*** Opening Source extract ***
Skip to main content

Process scraped data with Python

How to process data in Python using Pandas

Learn how to process the resulting data of a web scraper in Python using the Pandas library, and how to visualize the processed data using Matplotlib.


In the previous tutorial, we learned how to scrape data from the web in Python using the Beautiful Soup library. The Python ecosystem's strengths lie mainly in data processing, though, so in this tutorial we will learn how to process the data stored in an Apify dataset using the Pandas library, and how to visualize it using Matplotlib.

In this tutorial, we will use the actor we created in the previous tutorial, so if you haven't completed that tutorial yet, please do so now.

In a rush? Skip this tutorial and get the full code example.

Processing previously scraped data

In the previous tutorial, we set out to select our next holiday destination based on the forecast of the upcoming weather there. We have written an actor that scrapes the BBC Weather forecast for the upcoming two weeks for three destinations: Prague, New York, and Honolulu. It then saves the scraped data to a dataset on the Apify platform.

Now, we need to process the scraped data and make a simple visualization that will help us decide which location has the best weather, and will therefore become our next holiday destination.

Setting up the actor

First, we need to create another actor. You can do it the same way as before - go to the Apify Console, open the Actors section, click on the Create new button in the top right, and select the Example: Hello world in Python actor template.

In the page that opens, you can see your newly created actor. In the Settings tab, you can give it a name (e.g. bbc-weather-parser) and further customize its settings. We'll skip customizing the settings for now, the defaults should be fine. In the Source tab, you can see the files that are at the heart of the actor. There are several of them, but only two are important for us now, main.py and requirements.txt.

First, we'll start with the requirements.txt file. Its purpose is to list all the third-party packages that your actor will use. We will be using the pandas package for parsing the downloaded weather data, and the matplotlib package for visualizing it. We don't particularly care about the specific versions of these packages, so we just list them in the file:

# Add your dependencies here.
# See https://pip.pypa.io/en/latest/cli/pip_install/#requirements-file-format
# for how to format them

matplotlib
pandas

The actor's main logic will live in the main.py file. Let's delete everything currently in it and start from an empty file.

Next, we'll import all the packages we will use in the code:

from io import BytesIO
import os

from apify_client import ApifyClient
from apify_client.consts import ActorJobStatus
import pandas

Scraping the data

Next, we need to run the weather scraping actor and access its results. We do that through the Apify API Client for Python, which greatly simplifies working with the Apify platform and allows you to use its functions without having to call the Apify API directly.

First, we initialize an ApifyClient instance. All the necessary arguments are automatically provided to the actor process as environment variables accessible in Python through the os.environ mapping. We need to run the actor from the previous tutorial, which we have named bbc-weather-scraper, and wait for it to finish. So, we create a sub-client for working with that actor and run the actor through it. We then check whether the actor run has succeeded. If so, we create a client for working with its default dataset.
*** Closing Source extract ***
*** Opening Given entries ***
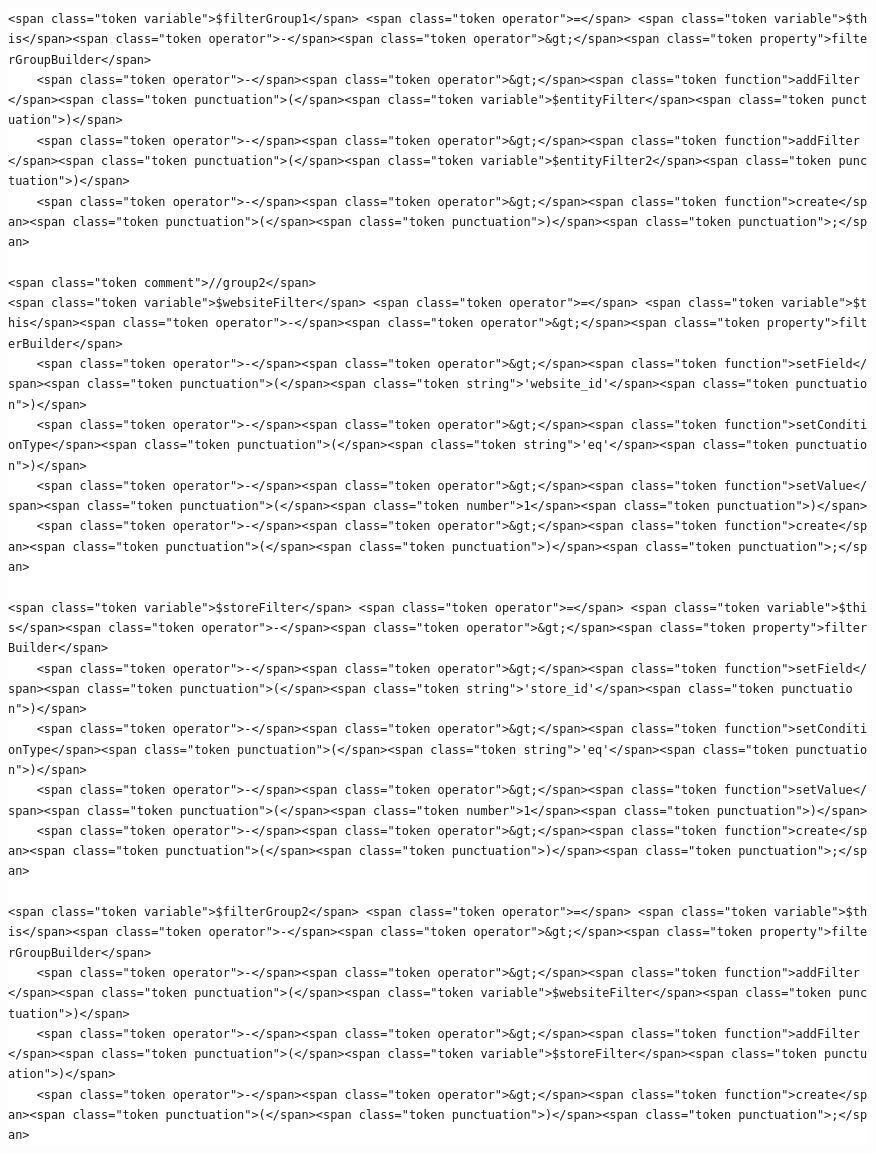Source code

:     <span class="token variable">$filterGroup1</span> <span class="token operator">=</span> <span class="token variable">$this</span><span class="token operator">-</span><span class="token operator">&gt;</span><span class="token property">filterGroupBuilder</span>  
	    <span class="token operator">-</span><span class="token operator">&gt;</span><span class="token function">addFilter</span><span class="token punctuation">(</span><span class="token variable">$entityFilter</span><span class="token punctuation">)</span>  
	    <span class="token operator">-</span><span class="token operator">&gt;</span><span class="token function">addFilter</span><span class="token punctuation">(</span><span class="token variable">$entityFilter2</span><span class="token punctuation">)</span>  
	    <span class="token operator">-</span><span class="token operator">&gt;</span><span class="token function">create</span><span class="token punctuation">(</span><span class="token punctuation">)</span><span class="token punctuation">;</span>  
	    
	<span class="token comment">//group2</span>
	<span class="token variable">$websiteFilter</span> <span class="token operator">=</span> <span class="token variable">$this</span><span class="token operator">-</span><span class="token operator">&gt;</span><span class="token property">filterBuilder</span>  
		<span class="token operator">-</span><span class="token operator">&gt;</span><span class="token function">setField</span><span class="token punctuation">(</span><span class="token string">'website_id'</span><span class="token punctuation">)</span>  
		<span class="token operator">-</span><span class="token operator">&gt;</span><span class="token function">setConditionType</span><span class="token punctuation">(</span><span class="token string">'eq'</span><span class="token punctuation">)</span>  
		<span class="token operator">-</span><span class="token operator">&gt;</span><span class="token function">setValue</span><span class="token punctuation">(</span><span class="token number">1</span><span class="token punctuation">)</span>  
		<span class="token operator">-</span><span class="token operator">&gt;</span><span class="token function">create</span><span class="token punctuation">(</span><span class="token punctuation">)</span><span class="token punctuation">;</span>  
  
	<span class="token variable">$storeFilter</span> <span class="token operator">=</span> <span class="token variable">$this</span><span class="token operator">-</span><span class="token operator">&gt;</span><span class="token property">filterBuilder</span>  
		<span class="token operator">-</span><span class="token operator">&gt;</span><span class="token function">setField</span><span class="token punctuation">(</span><span class="token string">'store_id'</span><span class="token punctuation">)</span>  
		<span class="token operator">-</span><span class="token operator">&gt;</span><span class="token function">setConditionType</span><span class="token punctuation">(</span><span class="token string">'eq'</span><span class="token punctuation">)</span>  
		<span class="token operator">-</span><span class="token operator">&gt;</span><span class="token function">setValue</span><span class="token punctuation">(</span><span class="token number">1</span><span class="token punctuation">)</span>  
		<span class="token operator">-</span><span class="token operator">&gt;</span><span class="token function">create</span><span class="token punctuation">(</span><span class="token punctuation">)</span><span class="token punctuation">;</span>  

	<span class="token variable">$filterGroup2</span> <span class="token operator">=</span> <span class="token variable">$this</span><span class="token operator">-</span><span class="token operator">&gt;</span><span class="token property">filterGroupBuilder</span>  
		<span class="token operator">-</span><span class="token operator">&gt;</span><span class="token function">addFilter</span><span class="token punctuation">(</span><span class="token variable">$websiteFilter</span><span class="token punctuation">)</span>  
		<span class="token operator">-</span><span class="token operator">&gt;</span><span class="token function">addFilter</span><span class="token punctuation">(</span><span class="token variable">$storeFilter</span><span class="token punctuation">)</span>  
		<span class="token operator">-</span><span class="token operator">&gt;</span><span class="token function">create</span><span class="token punctuation">(</span><span class="token punctuation">)</span><span class="token punctuation">;</span>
*** Closing Given entries ***
*About this exercise*
Retype the passage of the Pandas tutorial from "Skip to main" up to and including "data using Matplotlib.", word for word. None of the items have anything to do with the Pandas tutorial.

*Answer below*
Skip to main content

Process scraped data with Python

How to process data in Python using Pandas

Learn how to process the resulting data of a web scraper in Python using the Pandas library, and how to visualize the processed data using Matplotlib.